The platform wars have begun . . . again. Hold on to your wallets.
The first-ever Electronic Entertainment Expo -- or E3, the loud and lively convention that helped kill the summer Consumer Electronics Show -- this month conveniently provided the battleground for the initial skirmishes in what would be another expensive test of wills among video-game companies.
New-kid-on-the-block Sony made the most noise by challenging top dogs Sega and Nintendo while virtually ignoring 3DO and the Atari Jaguar. With its impressive new CD-based PlayStation, Sony hopes to divide the loyalties of gamers and grab a large slice of the industry's $10 billion pie.
Striking first, Sega took the offensive by hitting the street a month early with its new 32-bit Saturn system. Priced between $399 and $449, Sega got a 3 1/2 -month head start on Sony and nearly a year's jump on Nintendo in introducing a new generation of arcade-quality hardware.
Initially available only at Toys R' Us, Electronics Boutique, Software Etcetera and Babbages chains, the CD-based system comes with Virtua Fighter and a video sampler of 20 other new games.
Sony's much-anticipated PlayStation won't become available in America until Sept. 9, but retailers here applauded the announcement that it would undercut Saturn by at least $100. It will launch with Ridge Racer, Mortal Kombat III and Tekken. It is Sony's first foray into the lucrative, if sluggish, video-game market. The company promises a $40 million marketing campaign, with cross-promotions in Sony theaters and Blockbuster stores.

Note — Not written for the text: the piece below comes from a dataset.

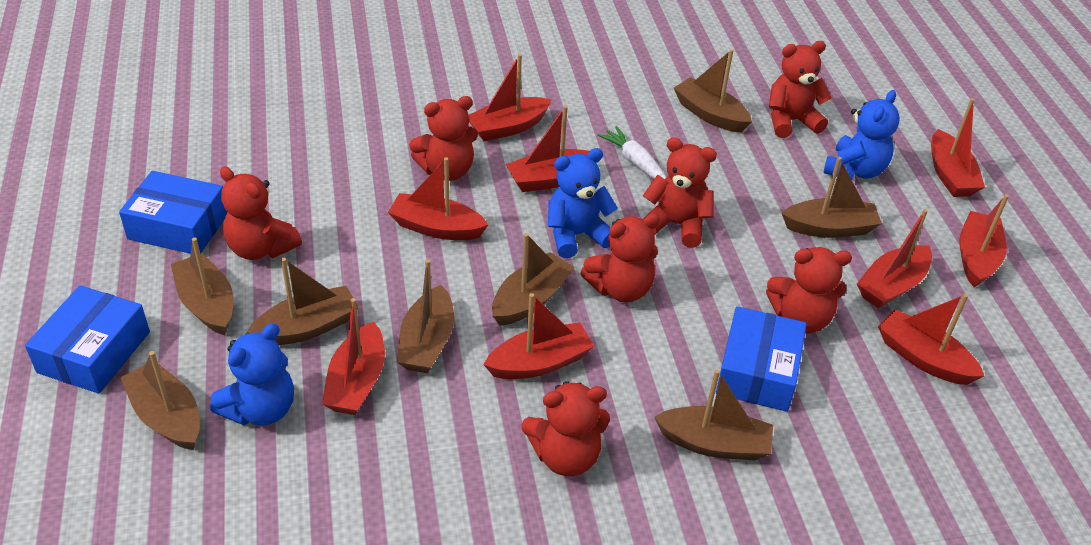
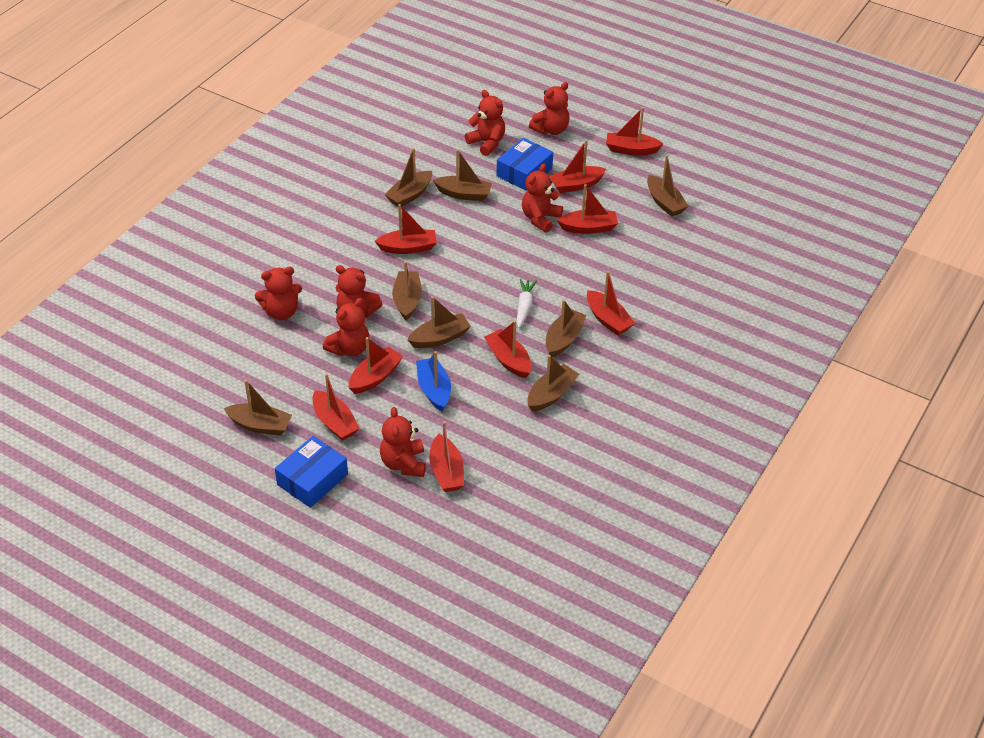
blue boat: 0 -> 1
blue box: 3 -> 2
blue teddy bear: 3 -> 0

Both Saturn and PlayStation already are available in Japan, where more than 1 million units have been sold in less than six months.
Nintendo will introduce its 64-bit Ultra system in the United States next April, after a December launch in Japan. Despite the delay, company executives appeared optimistic about the prospects for new 16-bit games Killer Instinct and Donkey Kong Country II: Diddy's Kong Quest -- both originally planned for Ultra 64 -- and its 3-D Virtual Boy handheld system, which features 32-bit technology.
Nintendo is betting that the 17 million people who already own Super NES will be willing to wait a few months for the $250 Ultra system while enjoying the enhanced technology in its new titles. As an arcade favorite, Killer Instinct has recorded about 500 million plays since its introduction; Donkey Kong Country, which premiered last year, helped lift the 16-bit market from its doldrums, selling 7.5 million units.
Even though their 32-bit games target adolescent boys, with such staple themes as martial arts, auto racing, target-shooting and sports, Sony and Sega appear to be counting on a maturing of the market for future success. It isn't likely that many pre-teens can afford the $300 to $400 outlay for a new system.
Nintendo says its audience will continue to be boys and girls 8 to 15 and, as such, it is offering more role-playing titles.
Not surprisingly, each company bragged about having the superior product.
But, while Saturn and PlayStation made noteworthy debuts, neither company landed a knockout punch. Nintendo, through its Silicon Graphics partner, offered only an enticing whisper of Ultra's range yet it was enough to leave retailers and gamers anxious to see more.
In their presentations to retailers and reporters, the chief executives of the Big 3 echoed similar themes, however.
They concurred that the new technology would provide an "immersive," arcade-like environment for gamers, thanks to advanced 3-D renderings, surround sound and 360-degree actions. Character movement has become noticeably faster and more fluid, with players positioned closer to "the street."
Despite sizable inroads into their turf, the CEOs downplayed the threat to their business from computer-based CD-ROM platforms. They argued that, because PCs aren't designed strictly for gaming, dedicated systems would continue to provide greater realism and speed than desk-top computers.
They also conceded that the battle for customers will be costly. Sega's Tom Kalinske said combined marketing costs for the major companies in 1995 could approach $250 million, with an additional $100 million being kicked in by retailers.